Eugene Tian, ​​head of research and statistics for the state of Hawaii, said the supply chain problem was not as bad in Hawaii as it was on the mainland.

In fact, data shows that goods continue to flow and change hands in Aloha State. Hawaii’s retail and wholesale sales have increased since March 2021 due to the recovery in tourism.

The real impact of the shortage in the supply chain is on the price, Tian said. The price of raw materials in Hawaii – that’s the average price of a good – rose 7% in the second half of 2021, and the overall amount for 2021 rose 5.3%, the highest of Last 10 years.

How important is a jump?

“The 5.3% increase in commodity prices in 2021 was the highest since 1991,” Tian said.

Add to that the fact that Hawaiian business bankruptcy filings fell 8.1% in 2020 and fell even more, 22.3%, in 2021, and the numbers show supplies are being bought – just at a rate more expensive – and businesses remain open.

“The statistics above show that the impact of the supply chain is mainly on price, not on volume,” Tian explained.

On the island of Hawai’i, businesses are experiencing what businesses around the world face, said Dennis Boyd, executive director of the Small Business Development Center: Goods are hard to find.

“It’s such a big problem, a mega-problem, we can’t really help them much,” Boyd said of the small businesses that come to the organization to seek advice and guidance on how to navigate. in the business world. “It’s already part of the standard. “

The development center, with an office in Kailua-Kona, provides professional advice, research and training to business owners and new entrepreneurs to promote economic growth.
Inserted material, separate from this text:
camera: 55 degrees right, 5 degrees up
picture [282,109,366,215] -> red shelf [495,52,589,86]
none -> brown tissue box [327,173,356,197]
One trend Boyd said he noticed locally during the recent COVID and supply chain disruption is the type of companies that are now entering the market. Individuals always open new businesses, but these operations are less property-oriented and more sole-proprietorship that provide services rather than supplies.

The numbers show it.

In 2019, the center assisted 101 clients statewide, which represented $ 32.5 million of capital injection in the form of loans and various other costs. In 2020, he helped 69 clients, representing $ 29 million. In 2021, it has grown to 73 people but to $ 22.2 million.
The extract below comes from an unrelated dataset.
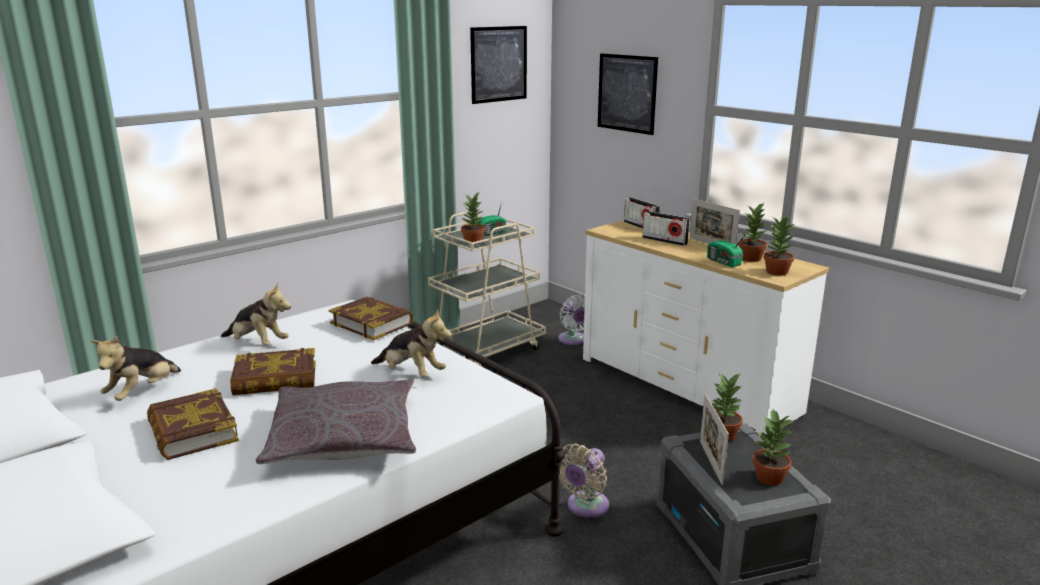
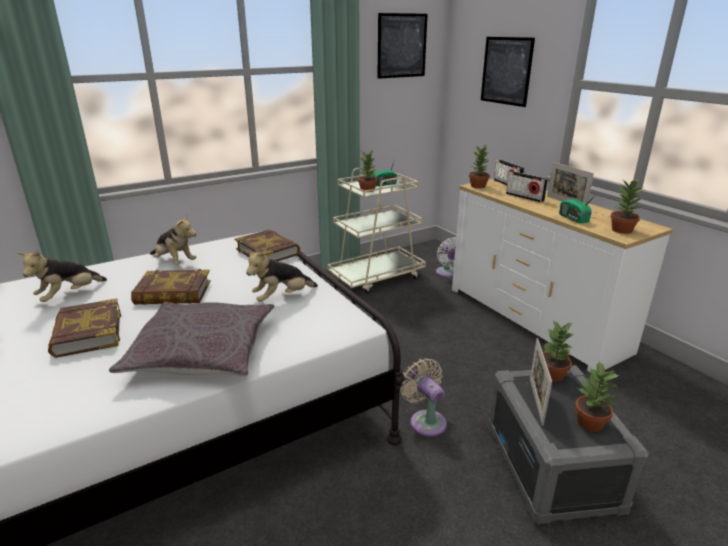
camera: 10 degrees right, 5 degrees up
plush toy [371,309,452,377] -> plush toy turned 105 degrees clockwise [245,250,318,302]
beige fan [560,444,610,518] -> beige fan turned 105 degrees clockwise [400,358,447,437]
potted plant [738,203,769,262] -> potted plant moved to [469,144,490,188]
People still venture into the business world, but with less. It’s a trend Boyd said he expects to continue into 2022.

“We have seen more people launching as individual entrepreneurs,” he said. “They are still entrepreneurs … People are quite resilient.”
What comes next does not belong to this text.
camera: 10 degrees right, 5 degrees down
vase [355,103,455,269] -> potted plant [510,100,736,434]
During this time, Kaloko furniture has its clearance sale until February 28.

While the shortage of the supply chain was the main factor behind the store’s closure, it was not the only one.

Inflation and difficulty finding workers were also part of the problem for owners, said Oliver Kiel. If they were to stay, their rent would go up and they had to call ex-employees to come to work in an emergency, so short-staffed they were sometimes.

The unemployment rate in Hawaii is around 6%. That’s a far cry from around 20% during the peak of the shutdown, but higher than the 2% it was at before the pandemic. It has been difficult to find people, as the national reports say, who want to return to work.

All of this together means it’s time to move on, Kiel said.

He’s lucky, he says, because he’s worked his whole life and whatever chapter comes next will be to complete his retirement. He has two hands and will be ready for anything, so the new phase in his life comes with some excitement as well. But he empathizes with companies that have to navigate the current climate for the foreseeable future just to make a living.

“It’s really tricky,” he said. “Nobody has anything… Everyone has the same problem.”